Василий Иванович достал из кармана блистер, выдавил одну таблетку и протянул руку ко рту журналиста.
— Ну же, Пётр Алексеевич, будьте послушным пациентом, откройте рот.
— Что это?
— Это седативный препарат.
— А где Геннадий Викторович? Он не мог меня бросить? Он меня навещал?
— Конечно, навещал, — успокаивающе проговорил доктор. — И ещё раз скоро придёт.
— Неужели всё то, что со мной было, это лишь плод моего воображения? Не могу поверить. Ведь всё было как наяву.
— Реальность порой бывает обманчива, — хитро ответил Рыбин.
— А ведь ещё вчера я сидел с Геной и пил его любимый коньяк. Вы же знаете, он обожает крепкие напитки. Неужели этого не было?
— Было, не было — вам сейчас трудно во всём разобраться. Ничего, выпьете ещё с Геннадием коньячку, да мы все вместе выпьем, когда вы вылечитесь. Откройте рот, выпейте таблеточку.
— А ведь Гена любит пиво, и крепкие напитки у него не в почёте — это раз. — Насмешливо проговорил Пётр Алексеевич. — Но вы не могли об этом знать, потому что не знакомы с ним. Это два.

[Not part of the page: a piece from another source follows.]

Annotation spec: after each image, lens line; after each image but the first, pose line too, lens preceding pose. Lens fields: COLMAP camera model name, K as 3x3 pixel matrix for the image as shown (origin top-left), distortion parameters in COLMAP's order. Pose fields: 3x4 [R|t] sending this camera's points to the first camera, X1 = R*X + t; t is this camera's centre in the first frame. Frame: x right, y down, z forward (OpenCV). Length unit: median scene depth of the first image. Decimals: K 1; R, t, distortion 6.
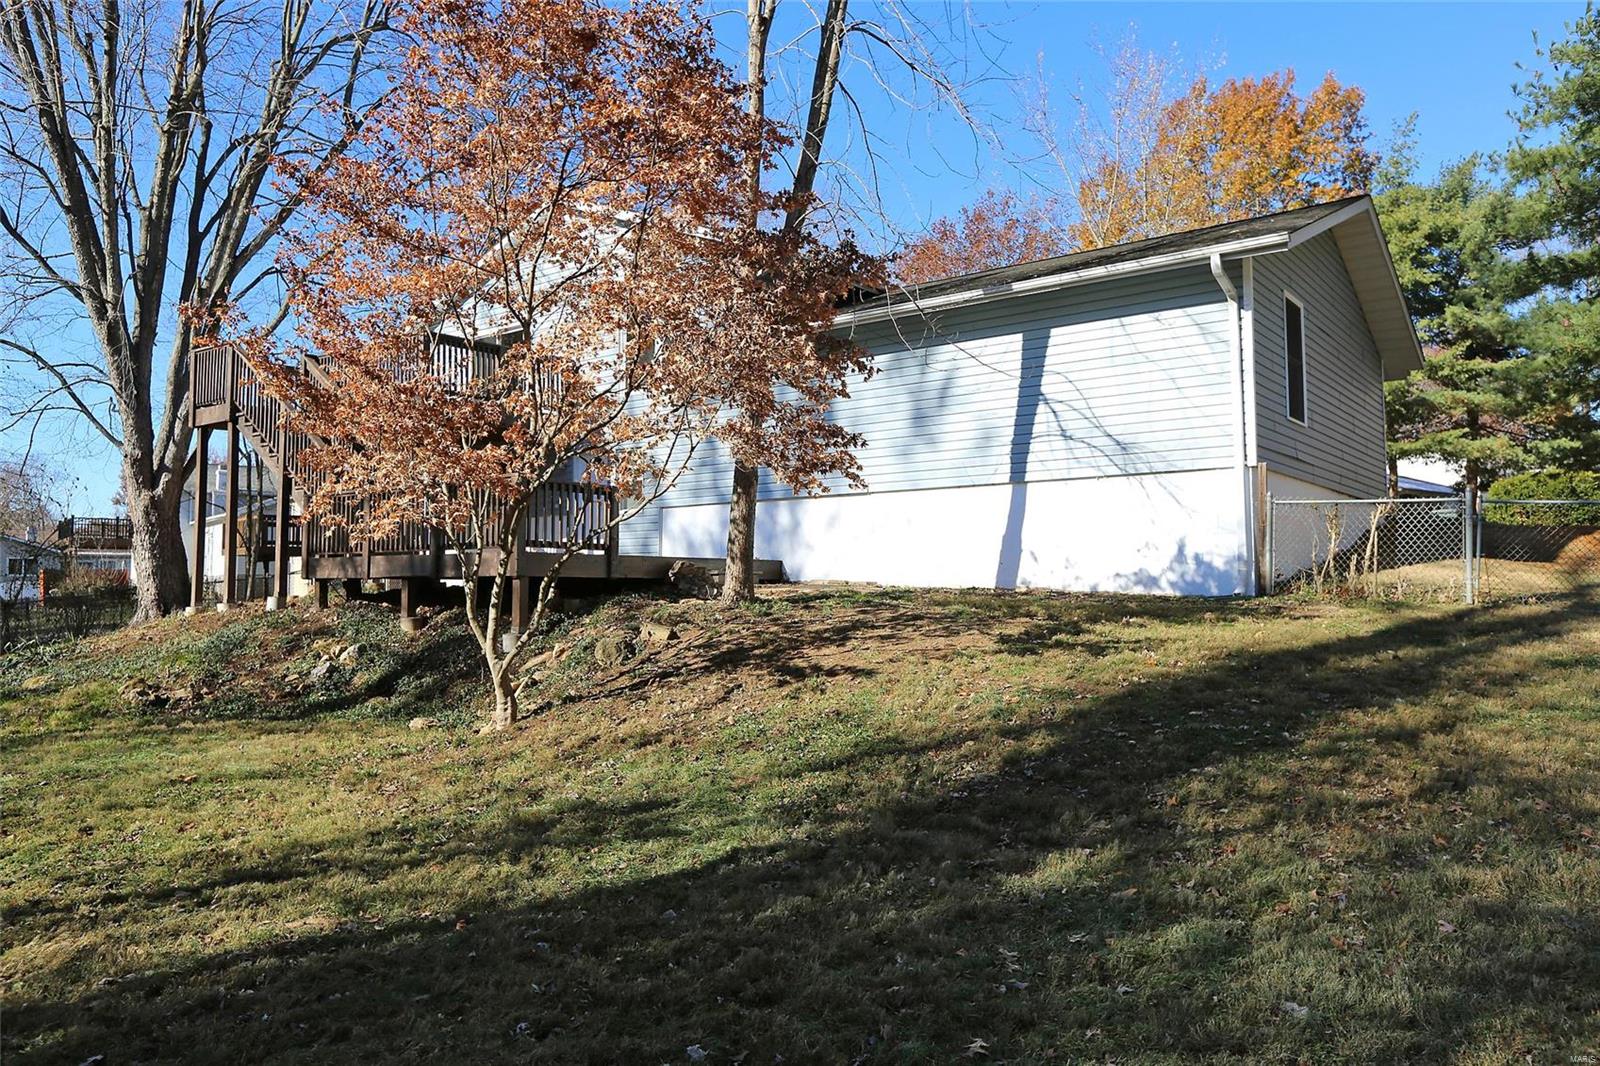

И как так получилось, что я с московской пропиской лежу в Туле? Потому что вы не знаете, откуда я. Это три. Аветис, конечно, похож, именно так он, наверное, выглядел пятьдесят три года назад, но как сейчас он выглядит, вы знать не можете. Вы воспроизвели его образ таким, каким видели его тогда. Это четыре. Ну и, в конце концов, поправьте рукав, господин Иванов, шрам видно. Это пять.
— А ты наблюдательный, — проговорил доктор. Лицо его начало стремительно меняться, и перед ним возник Иван.
— Так что за цирк, Ваня, и где я нахожусь? — спросил журналист.
— Это не цирк, — пожимая плечами, произнёс Иванов. — Это твой сон. Ты уж прости, я тут чуть-чуть пошалил.